Task requirements - Repeat the data that follows exactly, starting at the line with "The rights of children" and ending at the line with "5. The Promoter", and leave out every picture.

Saved entries:
..............................

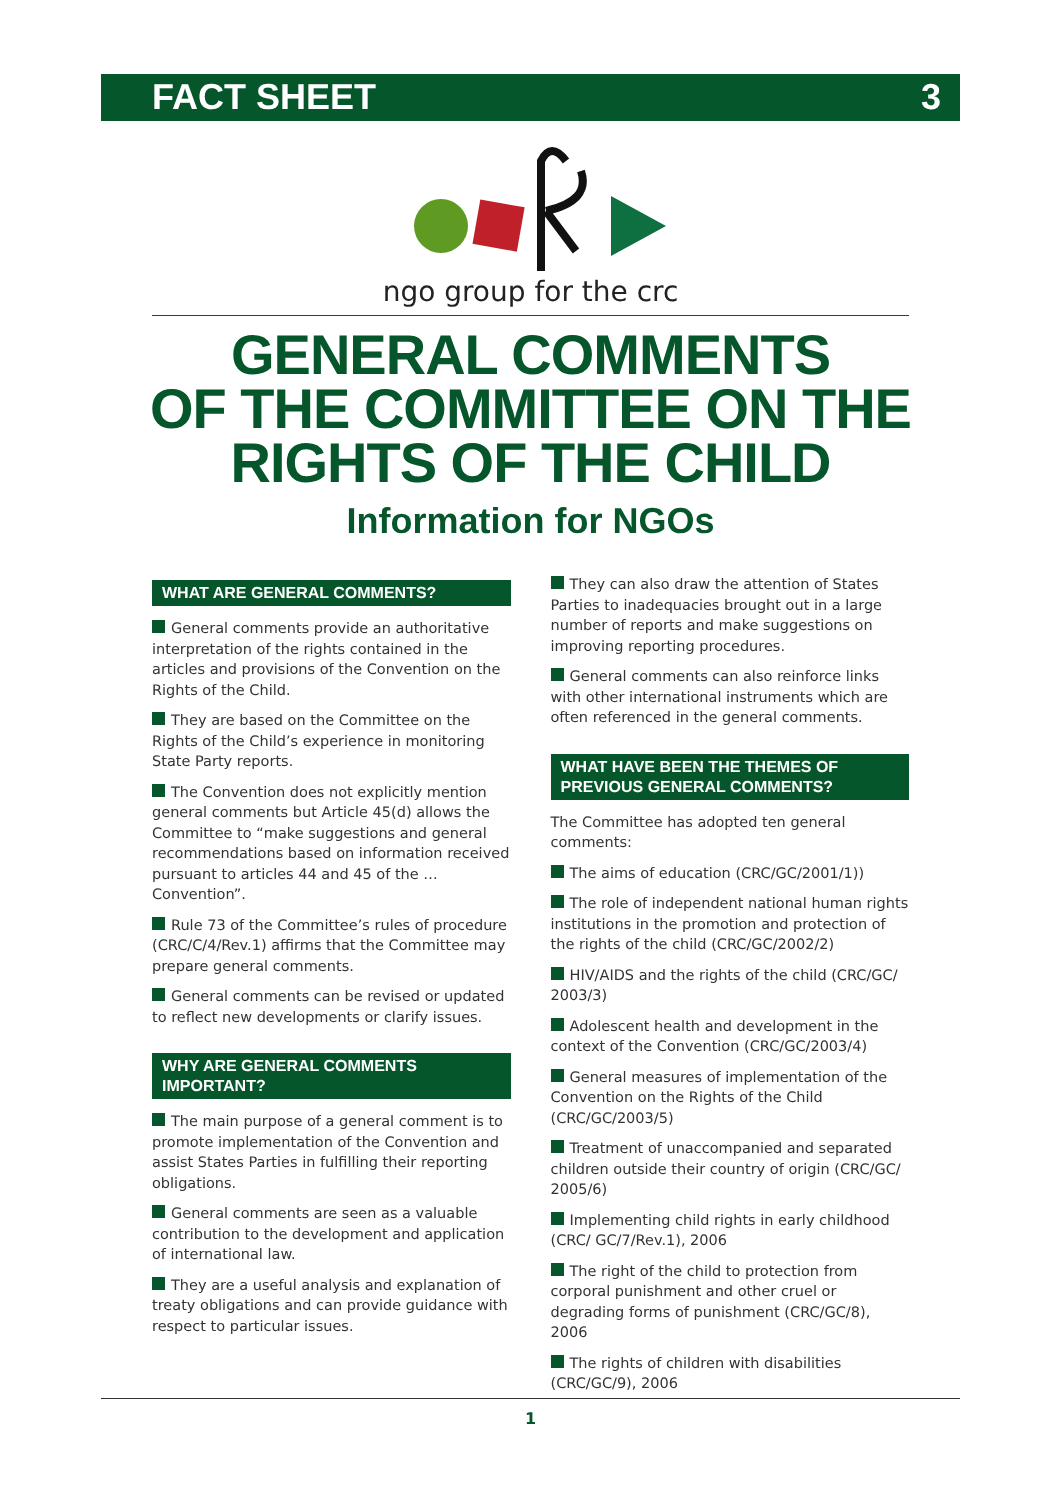FACT SHEET 3
ngo group for the crc
GENERAL COMMENTS
OF THE COMMITTEE ON THE
RIGHTS OF THE CHILD
Information for NGOs
WHAT ARE GENERAL COMMENTS?
General comments provide an authoritative interpretation of the rights contained in the articles and provisions of the Convention on the Rights of the Child.
They are based on the Committee on the Rights of the Child’s experience in monitoring State Party reports.
The Convention does not explicitly mention general comments but Article 45(d) allows the Committee to “make suggestions and general recommendations based on information received pursuant to articles 44 and 45 of the … Convention”.
Rule 73 of the Committee’s rules of procedure (CRC/C/4/Rev.1) affirms that the Committee may prepare general comments.
General comments can be revised or updated to reflect new developments or clarify issues.
WHY ARE GENERAL COMMENTS IMPORTANT?
The main purpose of a general comment is to promote implementation of the Convention and assist States Parties in fulfilling their reporting obligations.
General comments are seen as a valuable contribution to the development and application of international law.
They are a useful analysis and explanation of treaty obligations and can provide guidance with respect to particular issues.
They can also draw the attention of States Parties to inadequacies brought out in a large number of reports and make suggestions on improving reporting procedures.
General comments can also reinforce links with other international instruments which are often referenced in the general comments.
WHAT HAVE BEEN THE THEMES OF PREVIOUS GENERAL COMMENTS?
The Committee has adopted ten general comments:
The aims of education (CRC/GC/2001/1))
The role of independent national human rights institutions in the promotion and protection of the rights of the child (CRC/GC/2002/2)
HIV/AIDS and the rights of the child (CRC/GC/ 2003/3)
Adolescent health and development in the context of the Convention (CRC/GC/2003/4)
General measures of implementation of the Convention on the Rights of the Child (CRC/GC/2003/5)
Treatment of unaccompanied and separated children outside their country of origin (CRC/GC/ 2005/6)
Implementing child rights in early childhood (CRC/ GC/7/Rev.1), 2006
The right of the child to protection from corporal punishment and other cruel or degrading forms of punishment (CRC/GC/8), 2006
The rights of children with disabilities (CRC/GC/9), 2006
1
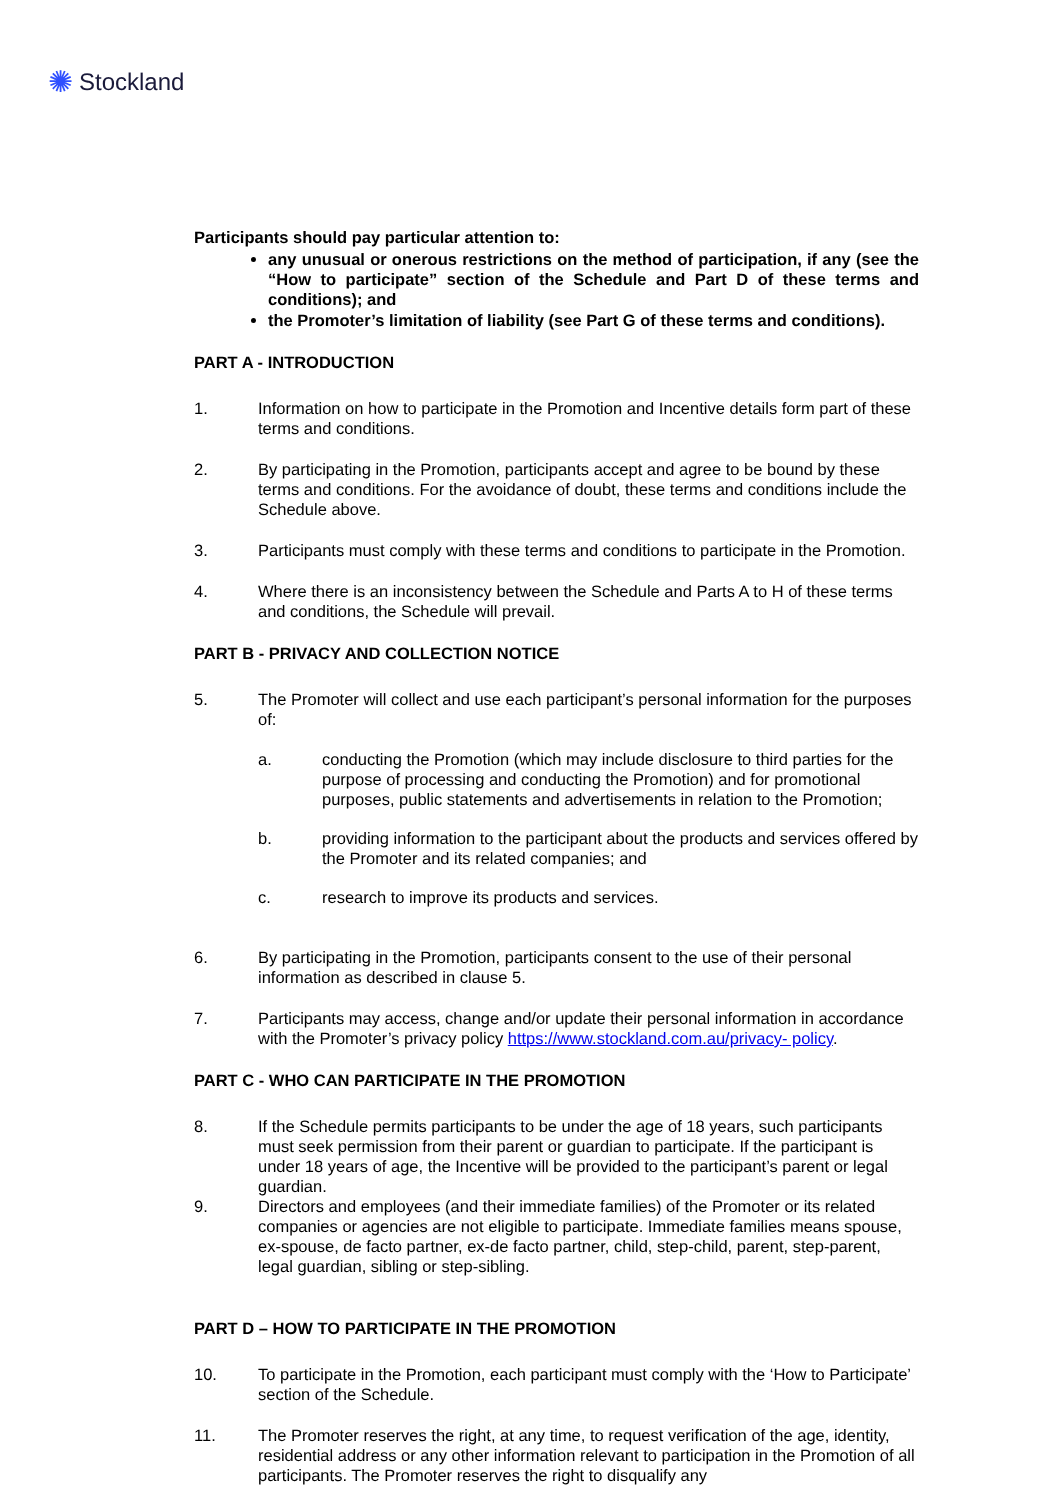✺ Stockland
Participants should pay particular attention to:
any unusual or onerous restrictions on the method of participation, if any (see the “How to participate” section of the Schedule and Part D of these terms and conditions); and
the Promoter’s limitation of liability (see Part G of these terms and conditions).
PART A - INTRODUCTION
1. Information on how to participate in the Promotion and Incentive details form part of these terms and conditions.
2. By participating in the Promotion, participants accept and agree to be bound by these terms and conditions. For the avoidance of doubt, these terms and conditions include the Schedule above.
3. Participants must comply with these terms and conditions to participate in the Promotion.
4. Where there is an inconsistency between the Schedule and Parts A to H of these terms and conditions, the Schedule will prevail.
PART B - PRIVACY AND COLLECTION NOTICE
5. The Promoter will collect and use each participant’s personal information for the purposes of:
a. conducting the Promotion (which may include disclosure to third parties for the purpose of processing and conducting the Promotion) and for promotional purposes, public statements and advertisements in relation to the Promotion;
b. providing information to the participant about the products and services offered by the Promoter and its related companies; and
c. research to improve its products and services.
6. By participating in the Promotion, participants consent to the use of their personal information as described in clause 5.
7. Participants may access, change and/or update their personal information in accordance with the Promoter’s privacy policy https://www.stockland.com.au/privacy- policy.
PART C - WHO CAN PARTICIPATE IN THE PROMOTION
8. If the Schedule permits participants to be under the age of 18 years, such participants must seek permission from their parent or guardian to participate. If the participant is under 18 years of age, the Incentive will be provided to the participant’s parent or legal guardian.
9. Directors and employees (and their immediate families) of the Promoter or its related companies or agencies are not eligible to participate. Immediate families means spouse, ex-spouse, de facto partner, ex-de facto partner, child, step-child, parent, step-parent, legal guardian, sibling or step-sibling.
PART D – HOW TO PARTICIPATE IN THE PROMOTION
10. To participate in the Promotion, each participant must comply with the ‘How to Participate’ section of the Schedule.
11. The Promoter reserves the right, at any time, to request verification of the age, identity, residential address or any other information relevant to participation in the Promotion of all participants. The Promoter reserves the right to disqualify any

..............................

Answer to the exercise -
The rights of children with disabilities (CRC/GC/9), 2006
1
✺ Stockland
Participants should pay particular attention to:
any unusual or onerous restrictions on the method of participation, if any (see the “How to participate” section of the Schedule and Part D of these terms and conditions); and
the Promoter’s limitation of liability (see Part G of these terms and conditions).
PART A - INTRODUCTION
1. Information on how to participate in the Promotion and Incentive details form part of these terms and conditions.
2. By participating in the Promotion, participants accept and agree to be bound by these terms and conditions. For the avoidance of doubt, these terms and conditions include the Schedule above.
3. Participants must comply with these terms and conditions to participate in the Promotion.
4. Where there is an inconsistency between the Schedule and Parts A to H of these terms and conditions, the Schedule will prevail.
PART B - PRIVACY AND COLLECTION NOTICE
5. The Promoter will collect and use each participant’s personal information for the purposes of:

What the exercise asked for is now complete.